A main concern for the lack of interest, is the unease about the quality of data. That data should be improved is a widely agreed objective, advocated by the finance industry and non-governmental organizations. A few organizations are making strides into setting the pace for data quality and comparability. The Task Force on Climate-related Financial Disclosures (TCFD), which helps companies identify climate-related risks, is one. There are, furthermore, various policy initiatives driving an increase in corporate disclosures related to ESG issues. According to the Governance & Accountability Institute, 85% of S&P 500 Companies published some form of sustainability report in 2017. This is up from the 20% that published these types of report in 2011, despite different levels of transparency.
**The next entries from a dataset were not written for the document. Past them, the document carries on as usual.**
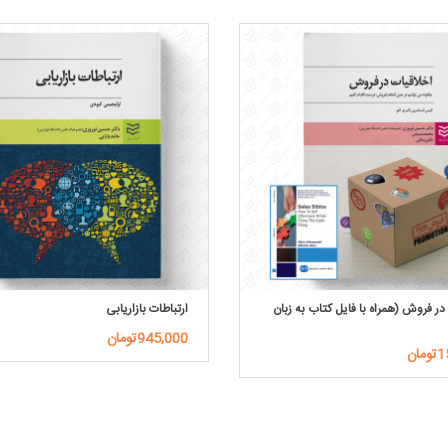
در فروش (همراه با فایل کتاب به زبان
ارتباطات بازاریابی
945,000تومان
ان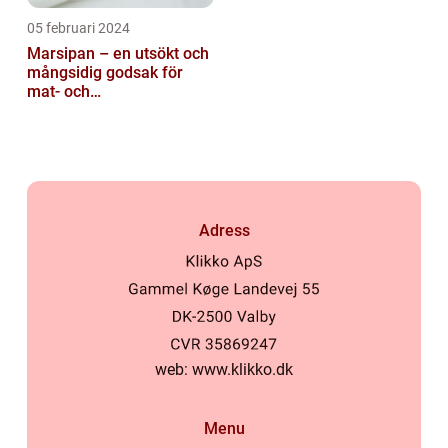
05 februari 2024
Marsipan – en utsökt och
mångsidig godsak för
mat- och
dryckesentusiaster
Adress
web:
www.klikko.dk
Menu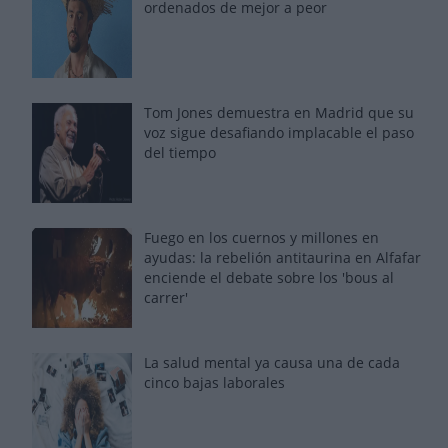
ordenados de mejor a peor
Tom Jones demuestra en Madrid que su
voz sigue desafiando implacable el paso
del tiempo
Fuego en los cuernos y millones en
ayudas: la rebelión antitaurina en Alfafar
enciende el debate sobre los 'bous al
carrer'
La salud mental ya causa una de cada
cinco bajas laborales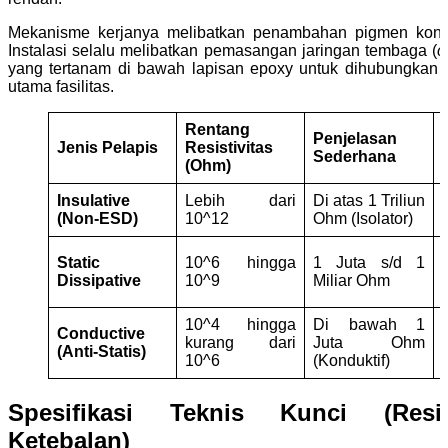
Mekanisme kerjanya melibatkan penambahan pigmen kondu
Instalasi selalu melibatkan pemasangan jaringan tembaga (
c
yang tertanam di bawah lapisan epoxy untuk dihubungkan
utama fasilitas.
Rentang
Penjelasan
Jenis Pelapis
Resistivitas
Sederhana
(Ohm)
Insulative
Lebih dari
Di atas 1 Triliun
(Non-ESD)
10^12
Ohm (Isolator)
Static
10^6 hingga
1 Juta s/d 1
Dissipative
10^9
Miliar Ohm
10^4 hingga
Di bawah 1
Conductive
kurang dari
Juta Ohm
(Anti-Statis)
10^6
(Konduktif)
f
Spesifikasi Teknis Kunci (Resis
Ketebalan)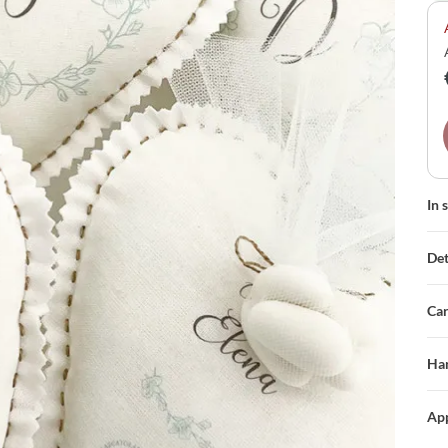
cel
In 
Det
Car
Han
App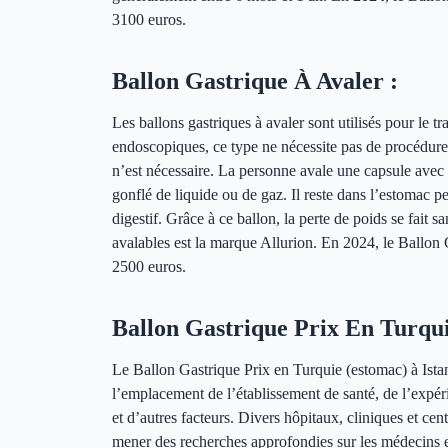
3100 euros.
Ballon Gastrique À Avaler :
Les ballons gastriques à avaler sont utilisés pour le t
endoscopiques, ce type ne nécessite pas de procédure
n’est nécessaire. La personne avale une capsule avec un
gonflé de liquide ou de gaz. Il reste dans l’estomac p
digestif. Grâce à ce ballon, la perte de poids se fait 
avalables est la marque Allurion. En 2024, le Ballon 
2500 euros.
Ballon Gastrique Prix En Turqui
Le Ballon Gastrique Prix en Turquie (estomac) à Istan
l’emplacement de l’établissement de santé, de l’expér
et d’autres facteurs. Divers hôpitaux, cliniques et cent
mener des recherches approfondies sur les médecins et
There are claims that machine learning, big data and artificial intelligence are enabling better analysis of ESG data. Despite the benefits and opportunities this presents in a systematic framework, this claim should be met with some caution. Machine learning is not always uniquely positioned to tackle all problems in finance. A recent paper by Arnott et al. highlights one of the “crucial limitations” of machine learning, namely “data availability”, since machine learning applications work best when there exists a vast amount of data. While the amount of data that could pertain to ESG-like issues has increased, one is susceptible to overfitting and finding spurious relationships with data that are not relevant, or material.
Another barrier often cited for ESG investment practices is the limited understanding of the material ESG issues affecting firms. It is likely that firms will allocate more resources and expertise if they are truly committed to ESG investment.